Found a new site today that has already taken up at least
15 25 45 minutes of my time with its voyeuristic, Internet-y goodness.
It’s called Texts From Last Night (warning: language nsfw), and it has shown me just how much more fun than me everyone in the country is having. How do I know it’s everyone in the country? The texts are submitted with accompanying area codes. A few examples:
(805): Dude?? where did you go after Wildcats last night? Last I heard you went off with one of the girls we danced with?
(1-805): Negative – This is his GF, Bobby is in Jail for a DUI. Thanks for the info.
(317): I swear to god I’m with a high end prostitute right now and shes the most interesting person I’ve ever met. She just took me in to share an evening.
(317): And as an added bonus she seems to have gotten a blood stain out of my favorite t-shirt
(870): do you think it i’m gay because i was in a 3 way lastnight?
(1-870): well not if you dont touch the other dude and concentrate on the chic
(870): what chic?
(323): I’m being pulled over???
(520): For what!?!?!
(323): ??? I’m in a cab!!!!!
(859): I ahte it when I peed a little on my shews. I got a litll bit on the automen in your room too.:/
(973): Tracy!! I don’t have an ottoman in my room.
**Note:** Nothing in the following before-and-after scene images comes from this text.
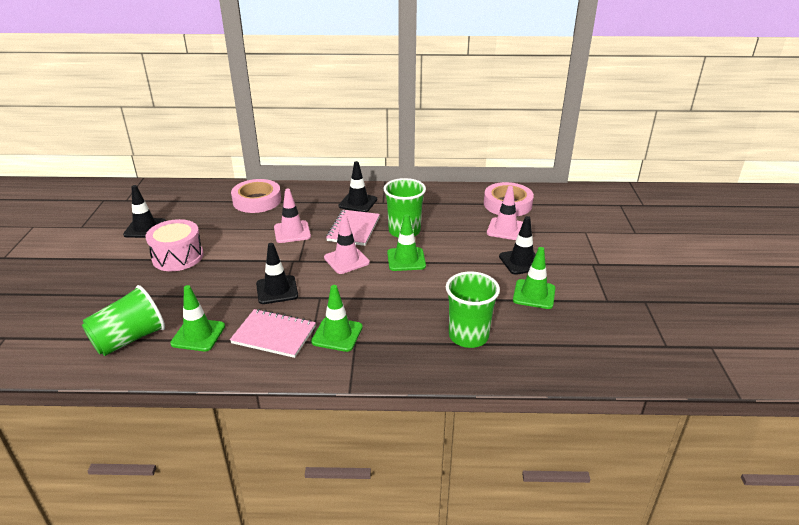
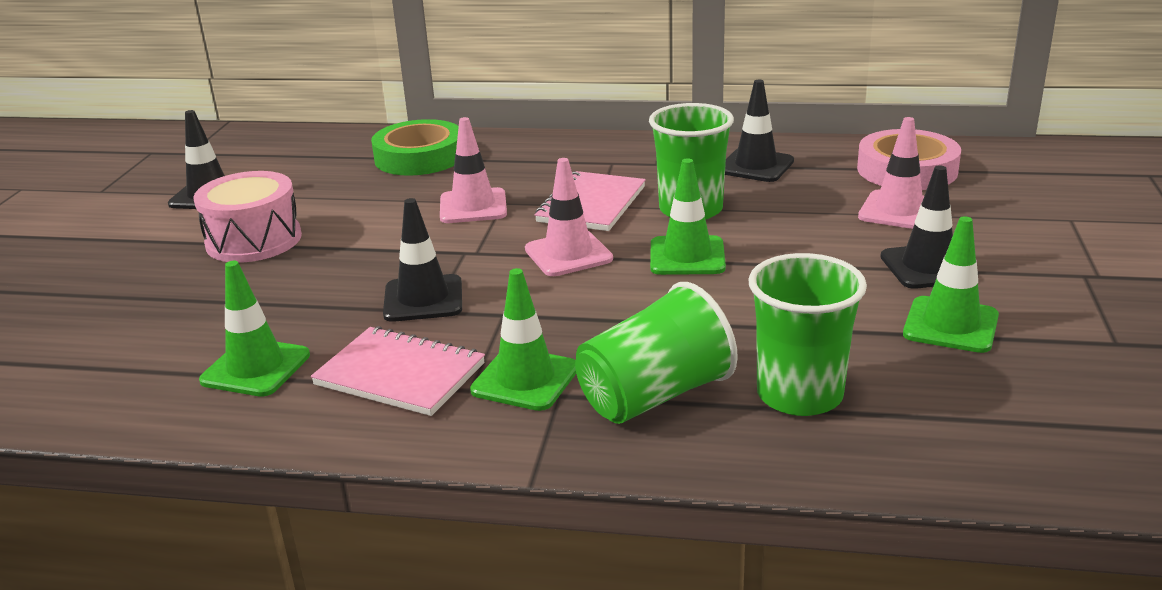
camera: 10 degrees right, 5 degrees down
green cup [82,285,165,356] -> green cup moved to [575,282,738,424]
pink tape [231,179,281,213] -> green tape [371,119,459,176]
black traffic cone [339,161,377,212] -> black traffic cone moved to [725,80,794,182]

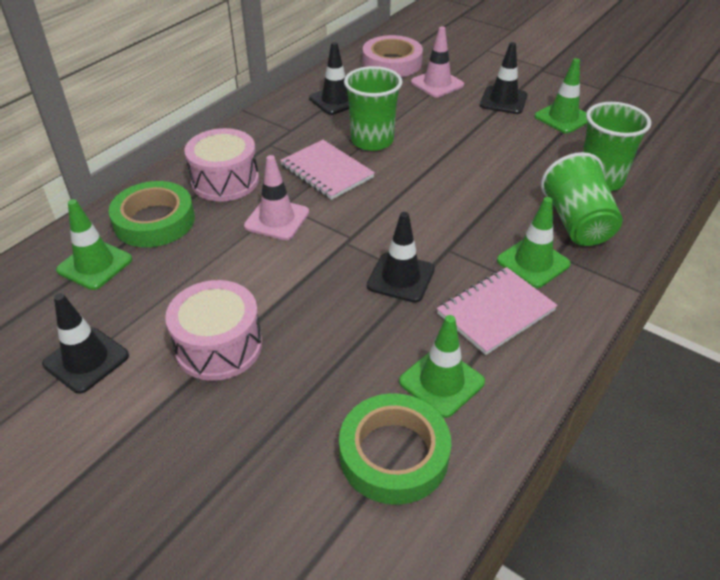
camera: 65 degrees left, 15 degrees up
pink traffic cone [525,158,613,276] -> none
green traffic cone [650,159,726,275] -> green traffic cone moved to [56,199,132,290]
none -> pink drum [184,128,259,201]
none -> green tape [339,393,451,505]

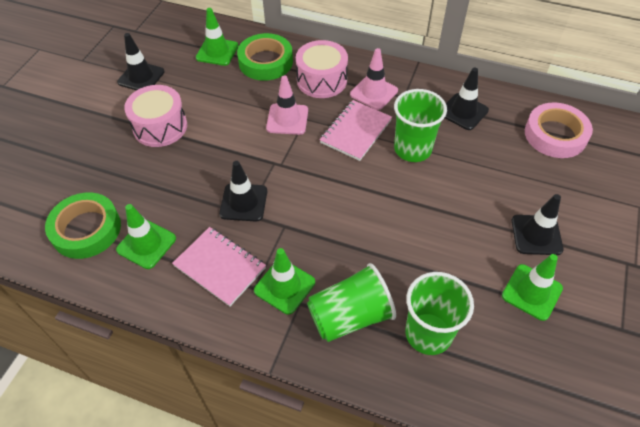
camera: 75 degrees right, 10 degrees up
pink traffic cone [411,26,464,97] -> pink traffic cone moved to [350,48,398,110]

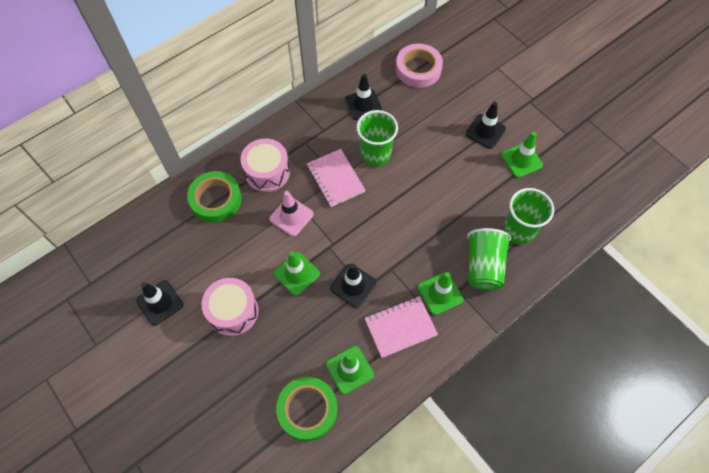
camera: 60 degrees left, 10 degrees up
green traffic cone [196,8,238,66] -> green traffic cone moved to [274,251,320,296]
pink traffic cone [350,48,398,110] -> none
(859): Ohhh….do you have a dog shaped liek un automan?
(202): Dude, I woke up at my ex’s house. I am spooning her half naked roommate. There is a pizza on my shoulder. I need you to come pick me up.
Again, I say: God bless the Internet. I have yet to see the 559 area code represented, so get on it, people. I’d contribute, but my texts don’t get much racier than telling friends what happened on the premiere of “Daisy of Love” last night. [Sidebar: it was great! Man, I love VH1.]